• Problem set:
a) Quote the editorial on the Bohai Bay oil spill from "Oil spill shame" up to and including "US energy giant.".
b) Continue the editorial on the Bohai Bay oil spill, beginning after its final sentence.

• Passage shown:
****************
Oil spill shame
Updated: 2011-08-22 07:39
The investigation, jointly organized by seven central government departments, into the oil spill involving ConocoPhillips China in Bohai Bay is long overdue given the continuing leaks and the uncooperative attitude from the subsidiary of the Houston-based US energy giant.
The State Oceanic Administration (SOA) revealed that the joint investigation team convened a meeting on Saturday to hear reports from ConocoPhillips China and China National Offshore Oil Corporation (CNOOC), ConocoPhillips' partner in the oil field. The team involves the ministries of environmental protection, transportation, agriculture, land and resources, State Administration of Work Safety and State Administration of Energy Resources.
ConocoPhillips China has reported nine new oil leaks, which proves that the company has failed to take effective action since the first leaks were discovered in the middle of June and that the situation is deteriorating.
All the actions the joint investigation team has ordered the company to take, including doing all that it can to stop the leaks, conducting a thorough risk assessment to prevent any further oil leaks and undertaking a clean up, are measures the company should have been taking two months ago.
****************
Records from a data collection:
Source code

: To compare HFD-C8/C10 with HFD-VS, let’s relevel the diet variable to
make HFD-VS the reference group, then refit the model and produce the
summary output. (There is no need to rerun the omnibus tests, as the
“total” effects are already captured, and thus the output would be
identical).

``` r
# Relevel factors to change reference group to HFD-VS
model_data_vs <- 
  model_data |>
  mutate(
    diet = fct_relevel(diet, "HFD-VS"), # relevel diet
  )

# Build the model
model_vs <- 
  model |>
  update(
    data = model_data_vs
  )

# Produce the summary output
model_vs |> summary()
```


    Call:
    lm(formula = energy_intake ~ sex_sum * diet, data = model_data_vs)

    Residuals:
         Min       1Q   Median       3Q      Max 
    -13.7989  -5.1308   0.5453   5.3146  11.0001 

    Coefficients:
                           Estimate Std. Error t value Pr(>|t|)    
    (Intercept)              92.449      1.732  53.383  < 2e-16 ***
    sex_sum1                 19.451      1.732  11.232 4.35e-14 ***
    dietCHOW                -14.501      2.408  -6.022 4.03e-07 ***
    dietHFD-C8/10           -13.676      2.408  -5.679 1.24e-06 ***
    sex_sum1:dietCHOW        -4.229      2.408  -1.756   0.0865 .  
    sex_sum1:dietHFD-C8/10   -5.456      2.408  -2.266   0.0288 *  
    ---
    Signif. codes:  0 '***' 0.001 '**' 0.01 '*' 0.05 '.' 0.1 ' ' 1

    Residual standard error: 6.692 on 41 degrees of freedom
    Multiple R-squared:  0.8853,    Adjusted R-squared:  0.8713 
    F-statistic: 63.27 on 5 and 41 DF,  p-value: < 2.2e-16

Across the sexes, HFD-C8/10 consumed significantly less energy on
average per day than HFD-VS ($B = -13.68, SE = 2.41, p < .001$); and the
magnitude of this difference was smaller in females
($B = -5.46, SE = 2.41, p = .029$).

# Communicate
****************
• Results of the tasks:
a)
Oil spill shame
Updated: 2011-08-22 07:39
The investigation, jointly organized by seven central government departments, into the oil spill involving ConocoPhillips China in Bohai Bay is long overdue given the continuing leaks and the uncooperative attitude from the subsidiary of the Houston-based US energy giant.

b)
The reluctance of the oil firm to take the necessary actions and shoulder its responsibilities - as well as its apology that came two months after the first leaks were discovered - shows its arrogance. It has turned a deaf ear and blind eye to the environmental damage and heavy economic losses suffered by Chinese fisheries. Its open defiance of China's maritime watchdog sends the message that this firm lacks any social responsibility.
This environmental disaster also shows that the maritime watchdog alone does not have the means to make a foreign firm abide by Chinese laws and regulations governing the exploitation of maritime resources.
The joint investigation team has so far not imposed any penalties and even fines on ConocoPhillips China and its partner CNOOC, which in turn are also yet to mention how much they will pay in compensation for the damage its oil spills have caused. The Chinese government needs to seriously consider what measures it can introduce to punish foreign firms that violate Chinese rules.
The latest monitoring and surveys show that the oil in the water around the Penglai 19-3 oilfield is thicker than several days ago. This suggests that before they can begin a clean up ConocoPhillips China and its partner CNOOC still have a lot to do to stop the leaks.
Let's hope the joint investigation team will push the oil companies to take the necessary steps to reverse the situation.